- **Directions for this task**:
Please repeat the lines below, exactly and only, from the one that holds "stained with IHC" through the one that holds "expression in benign".
━━━ Records for this task ━━━
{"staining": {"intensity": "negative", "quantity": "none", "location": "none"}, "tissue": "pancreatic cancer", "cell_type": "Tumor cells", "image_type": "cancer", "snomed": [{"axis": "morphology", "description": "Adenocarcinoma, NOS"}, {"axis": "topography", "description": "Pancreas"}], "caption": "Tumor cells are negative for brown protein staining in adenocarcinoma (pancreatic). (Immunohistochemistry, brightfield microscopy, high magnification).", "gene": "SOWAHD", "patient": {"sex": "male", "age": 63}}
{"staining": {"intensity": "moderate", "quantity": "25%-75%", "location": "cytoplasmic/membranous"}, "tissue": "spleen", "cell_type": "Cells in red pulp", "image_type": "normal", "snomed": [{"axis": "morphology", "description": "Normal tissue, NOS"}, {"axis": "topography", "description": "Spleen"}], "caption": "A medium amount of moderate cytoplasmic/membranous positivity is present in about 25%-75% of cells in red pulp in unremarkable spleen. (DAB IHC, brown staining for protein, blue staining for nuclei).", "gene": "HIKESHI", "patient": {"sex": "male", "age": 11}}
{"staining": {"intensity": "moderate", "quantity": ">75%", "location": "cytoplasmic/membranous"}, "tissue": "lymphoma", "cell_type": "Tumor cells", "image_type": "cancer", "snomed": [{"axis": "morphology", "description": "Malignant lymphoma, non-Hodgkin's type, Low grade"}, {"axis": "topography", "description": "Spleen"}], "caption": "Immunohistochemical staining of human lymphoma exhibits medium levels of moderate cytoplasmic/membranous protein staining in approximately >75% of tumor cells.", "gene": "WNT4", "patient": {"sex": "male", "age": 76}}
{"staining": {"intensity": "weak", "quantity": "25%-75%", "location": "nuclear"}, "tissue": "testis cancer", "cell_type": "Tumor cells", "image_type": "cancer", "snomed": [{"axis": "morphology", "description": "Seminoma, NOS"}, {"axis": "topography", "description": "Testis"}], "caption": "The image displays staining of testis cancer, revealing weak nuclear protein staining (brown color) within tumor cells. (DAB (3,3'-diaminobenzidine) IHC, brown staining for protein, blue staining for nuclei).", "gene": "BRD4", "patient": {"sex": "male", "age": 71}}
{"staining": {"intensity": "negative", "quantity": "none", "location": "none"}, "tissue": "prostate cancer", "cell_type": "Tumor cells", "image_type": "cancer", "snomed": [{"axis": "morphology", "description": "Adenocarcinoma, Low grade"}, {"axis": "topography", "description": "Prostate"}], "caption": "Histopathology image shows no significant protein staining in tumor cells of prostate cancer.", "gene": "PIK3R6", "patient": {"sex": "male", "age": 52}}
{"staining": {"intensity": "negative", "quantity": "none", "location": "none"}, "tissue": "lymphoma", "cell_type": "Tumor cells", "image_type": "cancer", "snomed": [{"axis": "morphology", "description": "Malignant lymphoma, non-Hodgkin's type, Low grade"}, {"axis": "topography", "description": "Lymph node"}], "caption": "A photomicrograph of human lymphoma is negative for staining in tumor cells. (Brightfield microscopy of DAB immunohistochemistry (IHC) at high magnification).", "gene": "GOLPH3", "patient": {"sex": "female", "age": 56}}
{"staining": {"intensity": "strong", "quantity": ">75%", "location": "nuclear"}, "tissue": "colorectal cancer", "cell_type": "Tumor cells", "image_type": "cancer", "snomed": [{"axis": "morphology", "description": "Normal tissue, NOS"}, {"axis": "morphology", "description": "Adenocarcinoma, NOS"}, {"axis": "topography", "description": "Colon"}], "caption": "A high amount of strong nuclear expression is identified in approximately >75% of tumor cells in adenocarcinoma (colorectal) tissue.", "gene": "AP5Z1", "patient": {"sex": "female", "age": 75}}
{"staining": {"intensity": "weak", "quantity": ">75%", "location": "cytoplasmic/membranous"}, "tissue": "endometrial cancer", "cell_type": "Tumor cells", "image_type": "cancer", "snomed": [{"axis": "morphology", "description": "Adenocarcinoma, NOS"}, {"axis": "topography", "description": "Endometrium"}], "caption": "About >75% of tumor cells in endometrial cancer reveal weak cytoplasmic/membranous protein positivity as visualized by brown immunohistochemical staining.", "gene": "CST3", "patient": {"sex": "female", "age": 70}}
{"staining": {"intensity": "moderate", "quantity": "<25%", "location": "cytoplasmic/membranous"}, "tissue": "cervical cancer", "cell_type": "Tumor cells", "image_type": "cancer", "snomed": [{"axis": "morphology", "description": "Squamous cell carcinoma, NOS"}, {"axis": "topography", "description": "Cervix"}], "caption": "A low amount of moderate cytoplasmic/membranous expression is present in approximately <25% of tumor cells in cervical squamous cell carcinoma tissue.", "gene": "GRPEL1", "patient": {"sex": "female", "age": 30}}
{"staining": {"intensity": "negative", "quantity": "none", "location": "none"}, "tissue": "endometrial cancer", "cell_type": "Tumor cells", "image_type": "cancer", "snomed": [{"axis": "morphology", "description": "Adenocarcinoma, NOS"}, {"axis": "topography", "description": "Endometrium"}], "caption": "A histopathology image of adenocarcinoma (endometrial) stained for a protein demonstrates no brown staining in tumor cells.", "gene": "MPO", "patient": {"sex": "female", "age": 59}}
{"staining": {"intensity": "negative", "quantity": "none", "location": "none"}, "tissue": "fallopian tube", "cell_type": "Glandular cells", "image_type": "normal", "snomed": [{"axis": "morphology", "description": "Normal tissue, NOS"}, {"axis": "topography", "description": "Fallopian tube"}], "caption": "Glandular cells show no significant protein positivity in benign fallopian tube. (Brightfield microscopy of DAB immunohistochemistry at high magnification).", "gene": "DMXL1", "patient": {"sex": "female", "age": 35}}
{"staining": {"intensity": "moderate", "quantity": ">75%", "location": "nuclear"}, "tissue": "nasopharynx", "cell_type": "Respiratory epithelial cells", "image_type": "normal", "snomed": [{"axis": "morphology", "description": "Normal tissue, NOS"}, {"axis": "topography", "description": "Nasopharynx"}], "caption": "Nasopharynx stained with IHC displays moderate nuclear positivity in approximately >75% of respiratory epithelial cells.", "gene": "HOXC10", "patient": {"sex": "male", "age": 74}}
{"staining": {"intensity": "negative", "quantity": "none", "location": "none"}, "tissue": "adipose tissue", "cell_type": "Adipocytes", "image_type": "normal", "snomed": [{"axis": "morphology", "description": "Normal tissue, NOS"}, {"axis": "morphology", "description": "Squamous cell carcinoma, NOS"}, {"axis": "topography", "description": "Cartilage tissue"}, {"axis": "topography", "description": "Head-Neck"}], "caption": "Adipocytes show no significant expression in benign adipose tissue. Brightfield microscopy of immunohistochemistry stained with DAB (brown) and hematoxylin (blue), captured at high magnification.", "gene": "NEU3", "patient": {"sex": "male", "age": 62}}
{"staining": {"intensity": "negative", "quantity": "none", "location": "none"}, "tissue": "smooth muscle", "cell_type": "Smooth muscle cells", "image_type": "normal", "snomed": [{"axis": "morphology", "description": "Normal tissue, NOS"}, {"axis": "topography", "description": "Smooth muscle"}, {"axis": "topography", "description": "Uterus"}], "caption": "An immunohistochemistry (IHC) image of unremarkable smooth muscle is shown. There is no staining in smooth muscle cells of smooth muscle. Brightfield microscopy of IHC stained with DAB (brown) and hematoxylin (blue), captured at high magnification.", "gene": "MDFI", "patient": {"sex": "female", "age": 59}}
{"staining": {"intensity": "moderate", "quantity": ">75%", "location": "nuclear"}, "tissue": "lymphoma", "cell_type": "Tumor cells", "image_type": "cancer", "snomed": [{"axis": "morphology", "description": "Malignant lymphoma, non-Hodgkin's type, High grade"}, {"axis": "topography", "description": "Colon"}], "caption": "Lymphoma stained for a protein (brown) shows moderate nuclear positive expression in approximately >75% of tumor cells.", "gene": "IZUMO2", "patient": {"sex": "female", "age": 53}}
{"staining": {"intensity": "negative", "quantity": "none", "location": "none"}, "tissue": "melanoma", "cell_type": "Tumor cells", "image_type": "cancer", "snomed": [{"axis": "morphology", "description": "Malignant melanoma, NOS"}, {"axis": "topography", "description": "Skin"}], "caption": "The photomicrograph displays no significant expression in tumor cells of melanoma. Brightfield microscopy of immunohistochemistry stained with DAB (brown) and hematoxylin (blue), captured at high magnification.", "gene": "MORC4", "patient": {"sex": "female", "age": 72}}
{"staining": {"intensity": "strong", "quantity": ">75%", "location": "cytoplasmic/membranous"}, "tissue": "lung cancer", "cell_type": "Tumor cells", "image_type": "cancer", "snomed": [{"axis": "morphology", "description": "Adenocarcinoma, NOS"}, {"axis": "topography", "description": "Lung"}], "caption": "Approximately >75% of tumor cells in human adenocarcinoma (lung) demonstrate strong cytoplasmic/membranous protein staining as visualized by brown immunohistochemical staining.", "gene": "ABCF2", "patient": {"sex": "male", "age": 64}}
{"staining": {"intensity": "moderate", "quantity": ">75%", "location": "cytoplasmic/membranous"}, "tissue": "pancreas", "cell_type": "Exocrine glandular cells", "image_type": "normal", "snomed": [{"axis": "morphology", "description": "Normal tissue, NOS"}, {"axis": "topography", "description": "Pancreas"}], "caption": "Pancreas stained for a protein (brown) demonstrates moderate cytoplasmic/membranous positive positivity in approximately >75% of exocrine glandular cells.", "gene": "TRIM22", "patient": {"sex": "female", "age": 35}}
━━━
- **Answer to the problem**:
{"staining": {"intensity": "moderate", "quantity": ">75%", "location": "nuclear"}, "tissue": "nasopharynx", "cell_type": "Respiratory epithelial cells", "image_type": "normal", "snomed": [{"axis": "morphology", "description": "Normal tissue, NOS"}, {"axis": "topography", "description": "Nasopharynx"}], "caption": "Nasopharynx stained with IHC displays moderate nuclear positivity in approximately >75% of respiratory epithelial cells.", "gene": "HOXC10", "patient": {"sex": "male", "age": 74}}
{"staining": {"intensity": "negative", "quantity": "none", "location": "none"}, "tissue": "adipose tissue", "cell_type": "Adipocytes", "image_type": "normal", "snomed": [{"axis": "morphology", "description": "Normal tissue, NOS"}, {"axis": "morphology", "description": "Squamous cell carcinoma, NOS"}, {"axis": "topography", "description": "Cartilage tissue"}, {"axis": "topography", "description": "Head-Neck"}], "caption": "Adipocytes show no significant expression in benign adipose tissue. Brightfield microscopy of immunohistochemistry stained with DAB (brown) and hematoxylin (blue), captured at high magnification.", "gene": "NEU3", "patient": {"sex": "male", "age": 62}}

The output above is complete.